Bryce Harper has won the NL MVP. (John Jones/Icon Sportswire)

Ever since Bryce Harper signed with the Philadelphia Phillies in 2019, fans had been anticipating the season — the one that wasn’t just elite, but top-of-the-league elite and, perhaps most importantly, recognized as such. 

That recognition officially came on Thursday: Bryce Harper is your 2021 National League Most Valuable Player.

Harper edged out division rival and former Washington Nationals teammate Juan Soto for the coveted award:

Harper’s MVP credentials rested in his leading the National League — and all of Major League Baseball, at that — with a .615 slugging percentage, 1.044 OPS and 170 wRC+. Those numbers topped Soto’s by 81, 45 and seven points, respectively. The defense metrics favored Soto — three to negative-six defensive runs saved, for example — but Harper’s bat overruled that difference.

He also led the league in doubles, extra-base hits, OPS+, weighted on-base average (both expected and actual) and win probability added. Harper was the only player in the National League to post a .300/.400/.600 slash line this season.

Harper blasted 35 home runs on the year — including these, which comprise some of Harper’s top big flies from his MVP season.

He’ll have to make some room in his trophy case, if he hasn’t simply bought a second one already. He adds his second career MVP award to a 2021 postseason slate that already included Hank Aaron, Silver Slugger and NL Players’ Choice Most Outstanding Player Awards — each of which he also won in 2015, his first MVP season. (Add in a 2012 National League Rookie of the Year Award to his haul for good measure.)

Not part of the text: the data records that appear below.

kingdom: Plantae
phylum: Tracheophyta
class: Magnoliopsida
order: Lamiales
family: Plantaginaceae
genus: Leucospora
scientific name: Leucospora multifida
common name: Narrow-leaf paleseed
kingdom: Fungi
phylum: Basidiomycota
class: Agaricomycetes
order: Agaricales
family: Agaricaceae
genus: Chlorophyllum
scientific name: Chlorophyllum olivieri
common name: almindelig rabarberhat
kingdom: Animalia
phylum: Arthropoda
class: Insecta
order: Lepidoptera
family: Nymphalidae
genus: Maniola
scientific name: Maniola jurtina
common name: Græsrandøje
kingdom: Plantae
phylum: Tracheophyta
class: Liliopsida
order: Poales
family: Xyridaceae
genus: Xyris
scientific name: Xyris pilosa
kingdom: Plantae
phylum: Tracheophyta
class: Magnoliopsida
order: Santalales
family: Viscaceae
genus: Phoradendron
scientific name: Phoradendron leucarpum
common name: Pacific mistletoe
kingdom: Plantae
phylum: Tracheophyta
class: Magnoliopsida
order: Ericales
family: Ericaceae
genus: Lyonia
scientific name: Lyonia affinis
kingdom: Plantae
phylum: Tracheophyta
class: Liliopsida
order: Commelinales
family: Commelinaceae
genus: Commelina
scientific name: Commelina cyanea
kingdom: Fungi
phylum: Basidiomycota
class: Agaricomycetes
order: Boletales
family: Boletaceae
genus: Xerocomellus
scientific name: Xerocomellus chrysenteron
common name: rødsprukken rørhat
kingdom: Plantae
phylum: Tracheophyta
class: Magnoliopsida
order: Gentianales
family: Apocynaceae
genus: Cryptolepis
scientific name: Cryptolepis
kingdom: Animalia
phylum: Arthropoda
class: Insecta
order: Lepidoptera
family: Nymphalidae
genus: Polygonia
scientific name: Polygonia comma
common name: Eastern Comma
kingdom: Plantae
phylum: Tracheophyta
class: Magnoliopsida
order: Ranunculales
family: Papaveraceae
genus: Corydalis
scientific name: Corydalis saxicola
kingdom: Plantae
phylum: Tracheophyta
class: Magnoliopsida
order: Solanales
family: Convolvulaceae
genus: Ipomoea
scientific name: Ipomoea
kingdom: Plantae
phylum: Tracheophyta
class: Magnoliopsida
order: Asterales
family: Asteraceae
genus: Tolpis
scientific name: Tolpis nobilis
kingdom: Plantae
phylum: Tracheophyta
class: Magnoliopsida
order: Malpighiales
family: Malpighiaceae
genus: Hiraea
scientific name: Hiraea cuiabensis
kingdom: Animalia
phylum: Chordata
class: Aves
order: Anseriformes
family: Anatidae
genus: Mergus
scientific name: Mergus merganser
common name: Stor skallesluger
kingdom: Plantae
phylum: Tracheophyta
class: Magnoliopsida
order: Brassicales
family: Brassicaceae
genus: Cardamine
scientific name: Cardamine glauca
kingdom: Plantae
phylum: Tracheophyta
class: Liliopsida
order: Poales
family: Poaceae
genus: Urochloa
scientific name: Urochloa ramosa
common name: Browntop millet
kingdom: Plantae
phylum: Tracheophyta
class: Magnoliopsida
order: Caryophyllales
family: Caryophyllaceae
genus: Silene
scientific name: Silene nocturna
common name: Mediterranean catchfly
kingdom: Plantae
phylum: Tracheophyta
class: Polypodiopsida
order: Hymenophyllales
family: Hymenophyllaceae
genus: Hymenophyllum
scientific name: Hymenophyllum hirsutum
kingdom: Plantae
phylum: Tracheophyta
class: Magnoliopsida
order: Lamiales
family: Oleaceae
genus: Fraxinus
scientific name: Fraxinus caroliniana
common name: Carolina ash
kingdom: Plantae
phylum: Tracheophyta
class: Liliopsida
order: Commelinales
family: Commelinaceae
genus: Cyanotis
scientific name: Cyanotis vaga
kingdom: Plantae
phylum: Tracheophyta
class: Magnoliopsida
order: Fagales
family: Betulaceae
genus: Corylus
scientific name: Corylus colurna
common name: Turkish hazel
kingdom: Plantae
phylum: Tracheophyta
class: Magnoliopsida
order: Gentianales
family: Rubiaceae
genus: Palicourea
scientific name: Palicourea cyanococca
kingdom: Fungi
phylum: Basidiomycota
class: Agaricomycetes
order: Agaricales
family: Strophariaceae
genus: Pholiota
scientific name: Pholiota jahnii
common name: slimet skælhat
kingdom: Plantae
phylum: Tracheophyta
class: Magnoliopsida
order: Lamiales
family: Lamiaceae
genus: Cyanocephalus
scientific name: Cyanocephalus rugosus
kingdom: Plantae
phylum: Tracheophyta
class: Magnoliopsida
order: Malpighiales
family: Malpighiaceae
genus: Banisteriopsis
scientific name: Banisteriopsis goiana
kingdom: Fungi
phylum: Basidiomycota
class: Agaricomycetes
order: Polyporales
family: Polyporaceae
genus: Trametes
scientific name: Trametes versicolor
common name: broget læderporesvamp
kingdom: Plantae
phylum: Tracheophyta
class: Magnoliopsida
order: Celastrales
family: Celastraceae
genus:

He becomes the 32nd Major League player to win the MVP Award multiple times and just the seventh to win it with multiple teams.

Of note, Harper’s award puts the Phillies into a tie with the San Francisco Giants and Los Angeles/Anaheim Angels for the team with the most unique MVP winners in the 21st century, and a tie for third in 21st-century MVPs overall. Ryan Howard and Jimmy Rollins won the award in back-to-back years from 2006 to 2007, representing the Phillies’ last MVP recipients before Harper.

The last one before that? Mike Schmidt, who won the award in 1980, ‘81 and ‘86, and who delivered the news of Harper’s honor on MLB Network just after 6 p.m. ET on Thursday. Jim Konstanty (1950) and Chuck Klein (1932) round out the Phillies’ all-time list of MVP winners. 

Rewind four months and some change, and this day would’ve been hard to foresee. Harper had missed out on the National League All-Star team, sporting a good but nowhere near MVP-caliber .899 OPS.

Earlier still, it might’ve been even more difficult. After being pulled from an April 28 game in St. Louis following a 97-mph hit by pitch to the face, which ricocheted off his wrist, Harper missed a few games, then slogged through a brutal May while still battling injury. He posted a .634 OPS in the month, which featured an unsightly 0-for-16, 10-strikeout stretch before he was finally placed on the injured list.

But it was his second-half barrage that ultimately led to Harper claiming the trophy. The slugger posted a .338/.476/.713 second-half OPS, the first MLB player to break .300/.400/.700 after the All-Star Break since Howard in that 2006 MVP season. 

Another parallel to past Phillies MVPs: As Phillies Nation’s Tim Kelly noted last week, Harper became the second straight Phillie to win MVP without making that year’s All-Star team, as Rollins accomplished the rare feat in 2007.

One final note: two National League MVP winners in the 21st century won the World Series that season, but four claimed the trophy the following year — including each of the previous two winners (Freddie Freeman and Cody Bellinger) and the last Phillie (Rollins). 

Will Harper and the 2022 Phillies follow suit? Obviously, that’s unknown. But regardless, Harper etched his name into Phillies history books with his monstrous 2021 season. 

On Thursday, he got the hardware to solidify that fact.